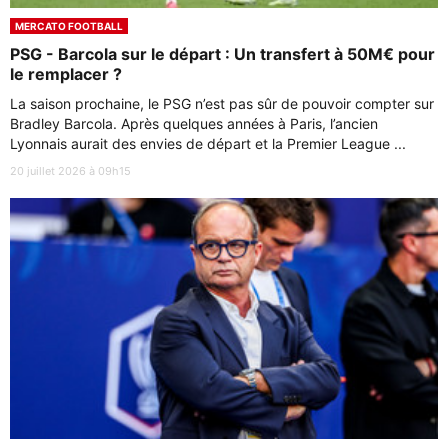
MERCATO FOOTBALL
PSG - Barcola sur le départ : Un transfert à 50M€ pour
le remplacer ?
La saison prochaine, le PSG n’est pas sûr de pouvoir compter sur
Bradley Barcola. Après quelques années à Paris, l’ancien
Lyonnais aurait des envies de départ et la Premier League ...
20 juillet 2026 à 09h15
******************************
**What is expected**
Copy out exactly, and only, the lines from the one that contains "PSG - Barcola" through the last line of the material above.

**Answer box**
PSG - Barcola sur le départ : Un transfert à 50M€ pour
le remplacer ?
La saison prochaine, le PSG n’est pas sûr de pouvoir compter sur
Bradley Barcola. Après quelques années à Paris, l’ancien
Lyonnais aurait des envies de départ et la Premier League ...
20 juillet 2026 à 09h15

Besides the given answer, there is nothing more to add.